>>>

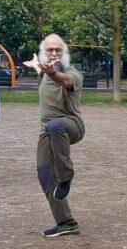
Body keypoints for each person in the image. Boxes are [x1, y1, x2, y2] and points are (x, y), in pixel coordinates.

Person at [23, 35, 85, 238]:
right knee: (45, 174)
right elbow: (46, 72)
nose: (54, 53)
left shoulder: (72, 73)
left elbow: (63, 80)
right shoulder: (44, 72)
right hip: (47, 131)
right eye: (50, 50)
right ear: (44, 53)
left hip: (71, 126)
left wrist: (52, 73)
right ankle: (66, 223)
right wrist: (37, 67)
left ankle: (66, 176)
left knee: (54, 124)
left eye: (58, 50)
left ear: (65, 53)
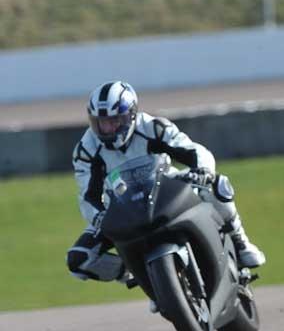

<<<

[TRY IT] Which lines in the records above contain the string "right"? Copy each one.

[RESPONSE TO THIS TASK]
right knee: (45, 174)
right elbow: (46, 72)
right shoulder: (44, 72)
right hip: (47, 131)
right eye: (50, 50)
right ear: (44, 53)
right ankle: (66, 223)
right wrist: (37, 67)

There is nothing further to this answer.